In return for extending a helping hand, the IMF could ask the borrower to increase tax rates for the salaried individuals – a demand that is pending and the details suggest that salaried people take home salaries would be reduced by further 30%. The surge in prices of electricity, fuel and cost of borrowing are the usual demands by the IMF every time Pakistan pleads for a bailout.
Dr Miftah Ismail – one of the economic brains of the PML-N - has already stated that the PML-N would like to cut the tax rates for the salaried class. Question is will the IMF allow the party to implement such a policy that will have an annual financial impact of Rs100 billion or the country will risk the IMF relations.
The SBP and the Finance Ministry were discussing options to seek more foreign loans but had very little option in these circumstances. The government had approached a consortium of foreign commercial banks for a $1 billion loan but the banks were demanding high interest rates. However, in the absence of political backing, the bureaucracy was reluctant to get the loan at a higher rate.
The IMF has not yet disbursed $3 billion out of the $6 billion and the revised schedule for completion of the 7th review of the programme lapsed last month. The $3 billion outstanding tranches could be a major incentive for the government to make up with the IMF.
Although China last month agreed to rollover a $4.2 billion loan, the procedural formalities for the $2.2 billion commercial loan still remain incomplete. Pakistan was expecting to receive the $2.2 billion from China this month, once all the procedural formalities were done, which would provide a cushion to the foreign exchange reserves. In case of a delay coupled with higher current account deficit, it could be difficult to manage the situation.
The Chinese assistance has helped the central bank to maintain the gross foreign exchange reserves in double digits but any further delay in receiving the promised money could create problems to manage expectations.
A landmine that has the potential to quickly erode the popularity of the rulers, if exploded, is a decision on reversing the subsidies extended on fuel and electricity by Imran Khan. The government is currently paying about Rs33 per liter subsidy on the sale of the petrol, which is financially unsustainable irrespective of the fact that the petrol price is already Rs150 per liter.

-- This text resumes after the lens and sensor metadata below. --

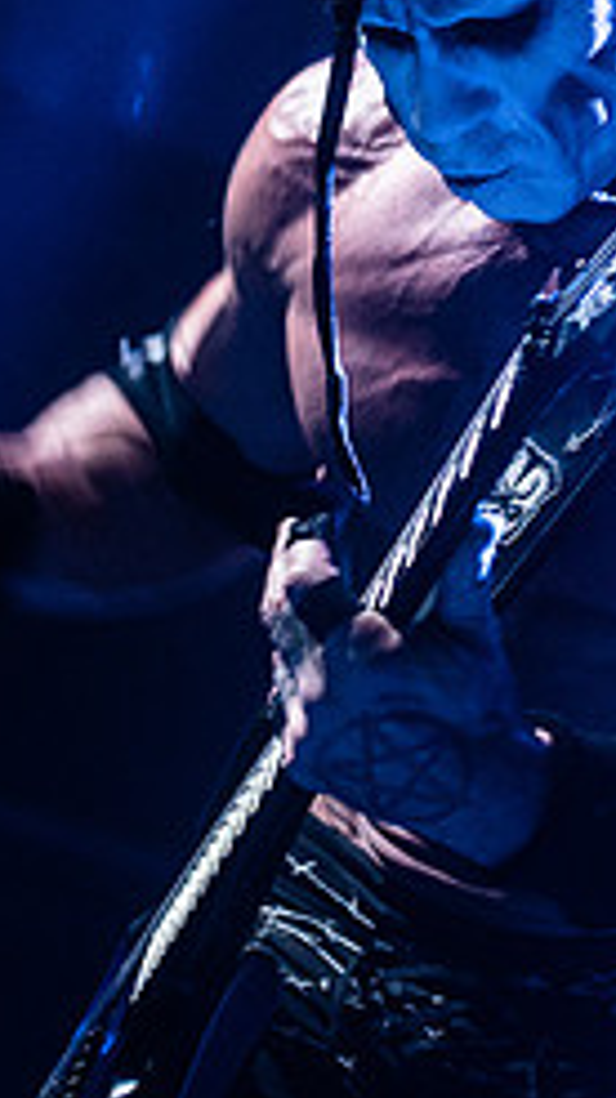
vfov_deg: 14.5
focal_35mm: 147
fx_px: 4277
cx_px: 397
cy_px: 199
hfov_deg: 8.2
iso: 2000
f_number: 3.2
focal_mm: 52
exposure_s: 1/125
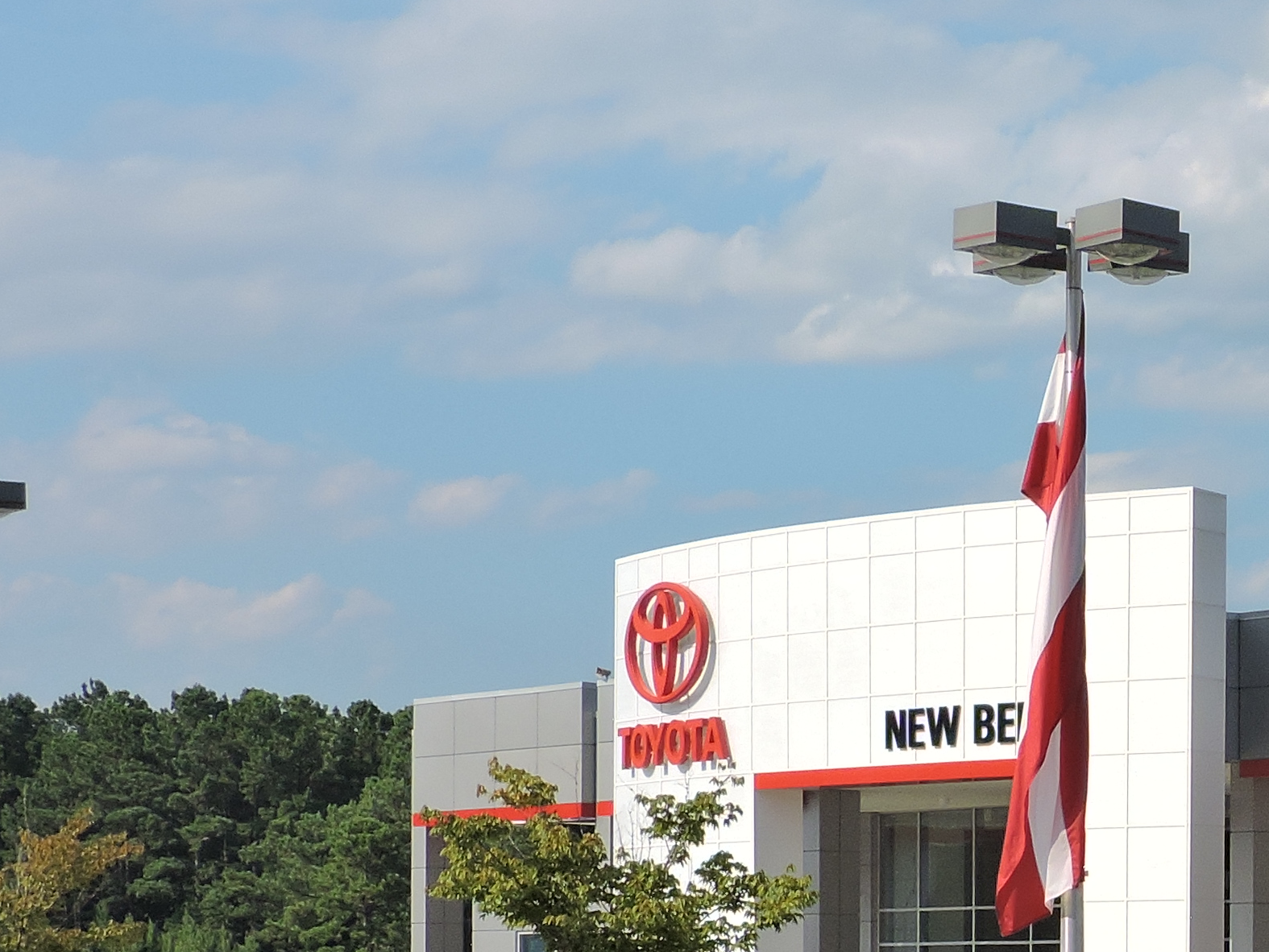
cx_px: 1694
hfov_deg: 15.9
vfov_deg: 12.5
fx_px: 4290
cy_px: 973
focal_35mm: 117
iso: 100
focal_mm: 7.1
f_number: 3.7
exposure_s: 1/1250
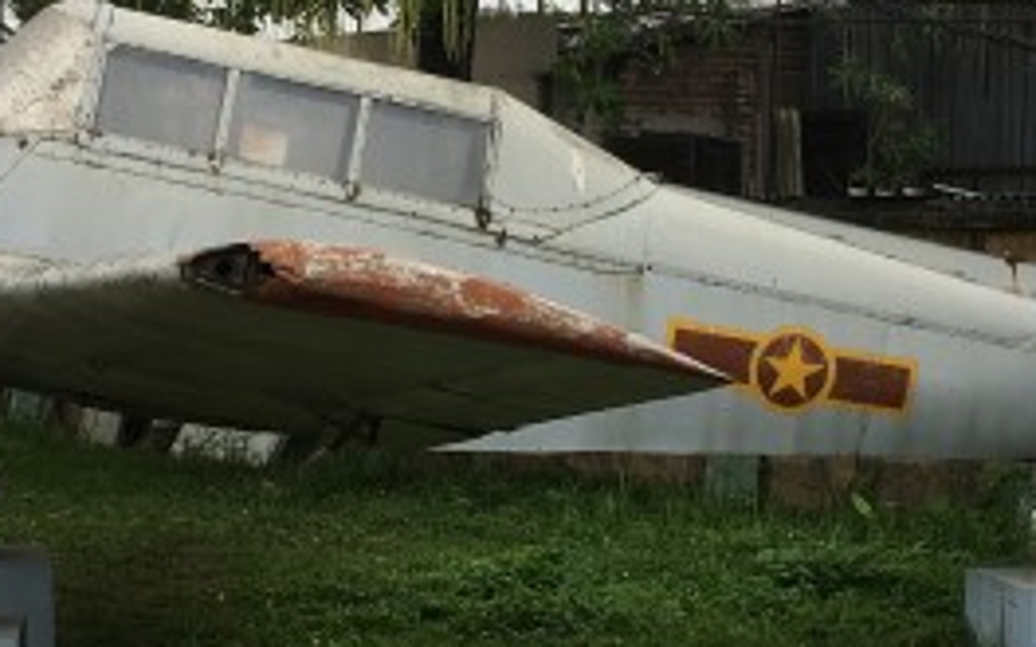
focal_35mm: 87
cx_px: 469
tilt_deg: +0.0
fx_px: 2456
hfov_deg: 23.8
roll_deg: -0.9
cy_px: 294
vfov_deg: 15.0
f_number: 2.2
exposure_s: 1/1115
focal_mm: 4.15
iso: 25
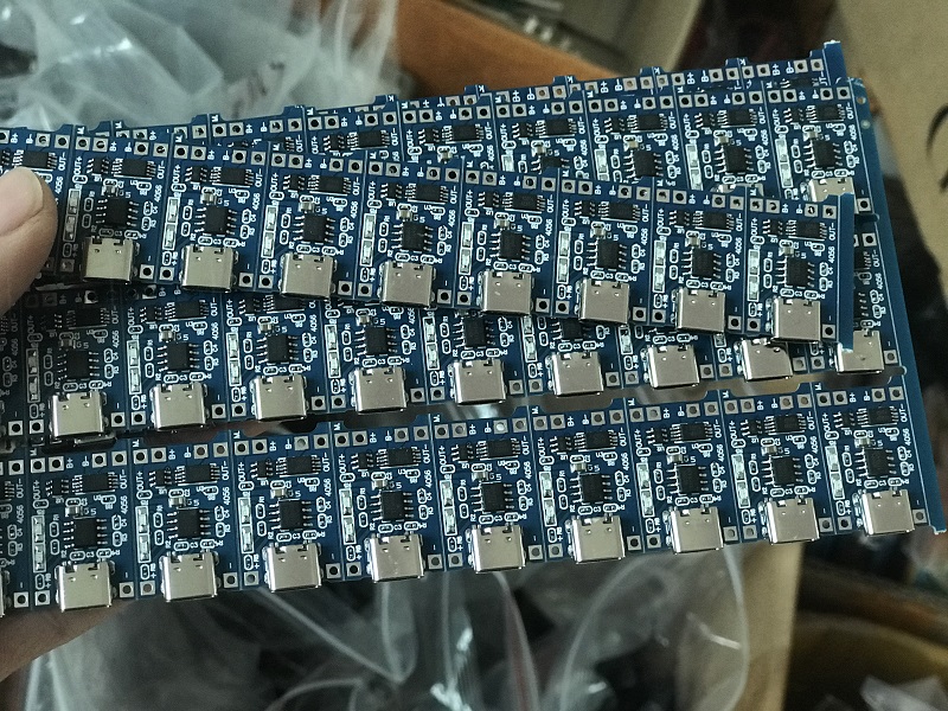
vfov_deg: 25.7
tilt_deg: -46.1
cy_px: 356
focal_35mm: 57
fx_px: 1561
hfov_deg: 33.8
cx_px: 474
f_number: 2.8
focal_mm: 6.6
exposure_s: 1/50
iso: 500
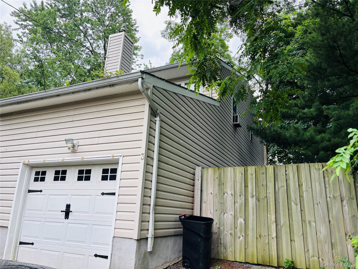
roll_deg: -2.0
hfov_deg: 67.3
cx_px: 179
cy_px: 134
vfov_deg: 53.1
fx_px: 269
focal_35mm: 26
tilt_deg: +16.5
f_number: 1.6
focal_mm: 5.96
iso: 50
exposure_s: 1/726
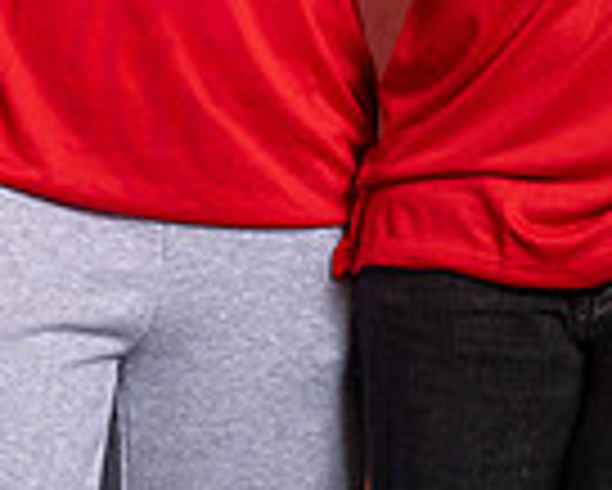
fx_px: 8429
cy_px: 156
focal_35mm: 465
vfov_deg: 3.3
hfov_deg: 4.2
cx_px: 157
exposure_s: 1/80
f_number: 5.6
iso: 200
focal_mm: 70
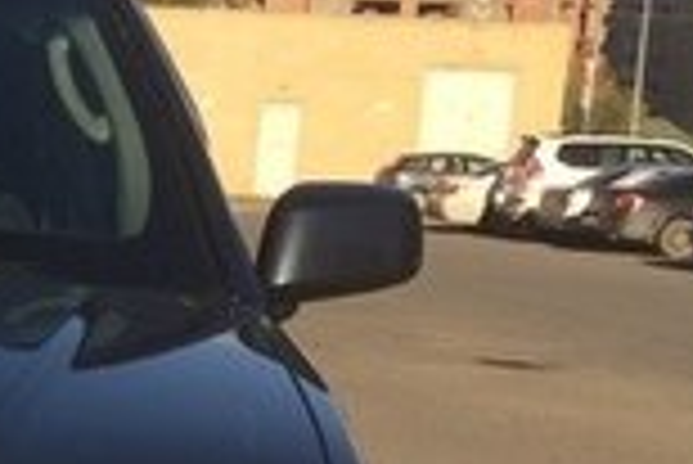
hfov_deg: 14.3
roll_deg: -3.2
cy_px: 516
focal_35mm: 129
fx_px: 2486
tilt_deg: -8.9
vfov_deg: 10.5
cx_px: -490
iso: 32
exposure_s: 1/1786
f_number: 2.2
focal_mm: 4.15
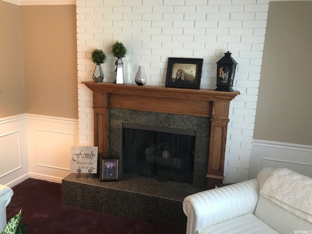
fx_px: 252
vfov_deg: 49.7
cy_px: 117
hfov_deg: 63.4
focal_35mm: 28
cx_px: 156
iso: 40
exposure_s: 1/24
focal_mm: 3.99
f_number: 1.8
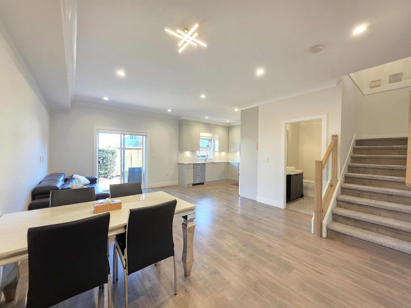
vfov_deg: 89.9
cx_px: 206
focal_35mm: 13
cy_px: 154
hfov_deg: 106.2
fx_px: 154
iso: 320
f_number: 1.9
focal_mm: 2.2
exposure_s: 1/60
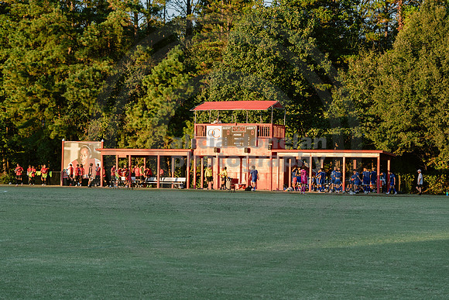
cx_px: 224
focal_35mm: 90
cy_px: 150
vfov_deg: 15.2
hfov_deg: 22.6
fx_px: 1123
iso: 640
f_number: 5.6
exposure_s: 1/500
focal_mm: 90
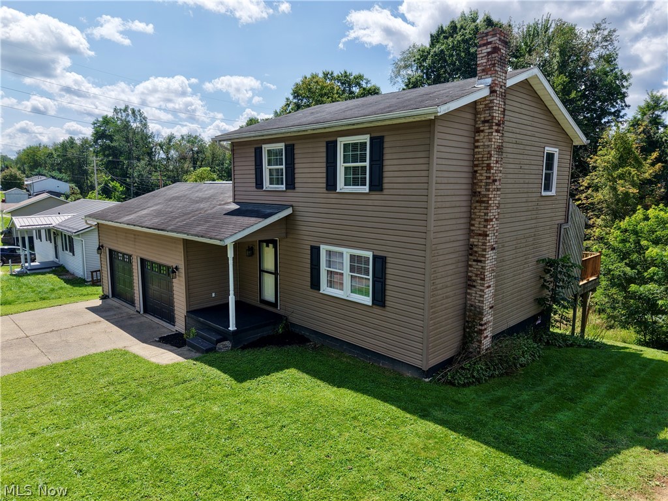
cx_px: 334
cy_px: 250
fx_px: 463
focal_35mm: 24
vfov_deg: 56.8
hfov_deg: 71.6
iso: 310
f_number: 1.8
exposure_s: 1/6000
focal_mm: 8.67
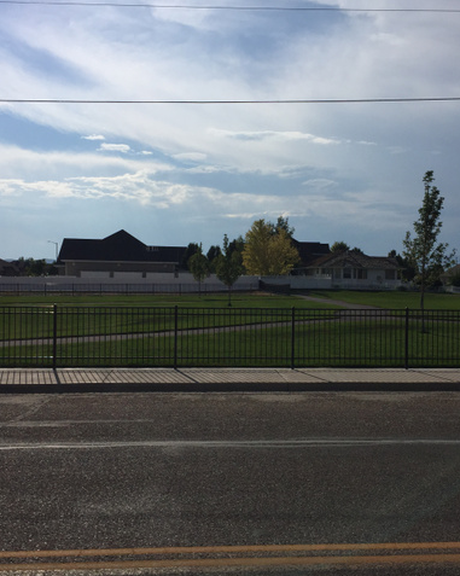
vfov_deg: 48.0
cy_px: 289
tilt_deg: -0.7
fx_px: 647
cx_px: 250
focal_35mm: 38
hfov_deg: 39.1
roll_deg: -2.2
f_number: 2.2
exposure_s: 1/13333
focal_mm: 4.15
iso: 32
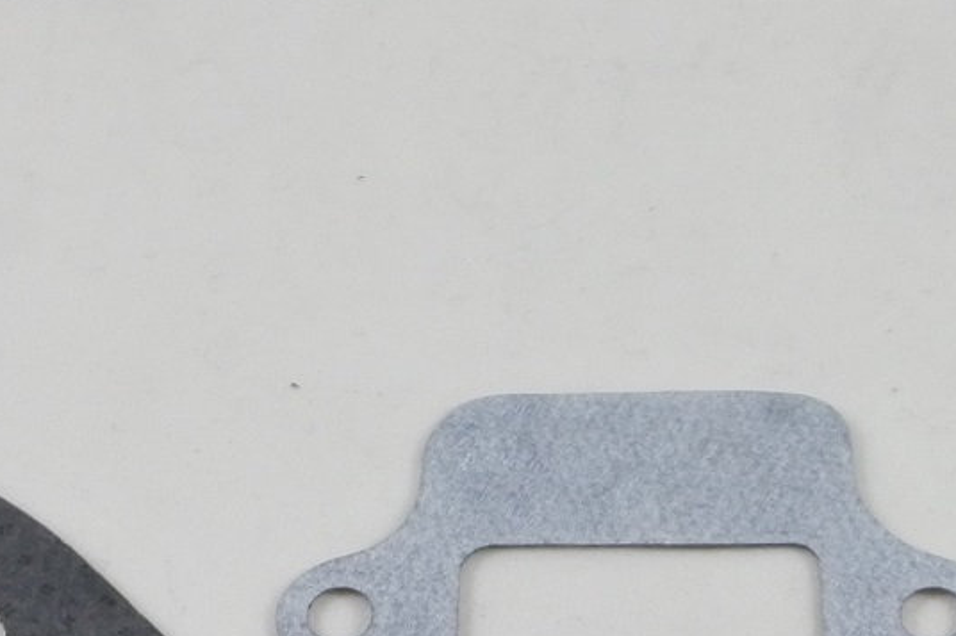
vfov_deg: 10.7
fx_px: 3239
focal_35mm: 122
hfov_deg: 16.6
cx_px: 838
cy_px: 1038
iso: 400
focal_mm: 13.4
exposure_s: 1/160
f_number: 4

The Oil and Gas Regulatory Authority had recommended fixing the petrol price at Rs205 per liter with effect from April 1st to recover the full cost besides collecting some taxes. Can a government afford to increase the price by Rs30 per liter in these circumstances, is a question that will bother a lot to anyone who now sits in the Q Block.
These measures will stoke inflation, which the central bank said on Thursday would remain above 11% in the short term at least. But it is high time that all the political parties should come closer by bridging their differences and decide on an economic course that in short term may give pain to the people but in longer run would relieve them occasional heavy doses in shape of high taxes, high energy and fuel prices and growing cost of consumable goods.
Given the wide gulf between the PTI and the PML-N – the two parties that are largely responsible for the current mess – it is unlikely that the politicians will agree on a national economic framework, having support of all the parties. The price of political scuffle, which is now coloured with personal enmity between heads of the PTI and PML-N, has been paid by the countrymen since long and there seems no let up in next three to six months.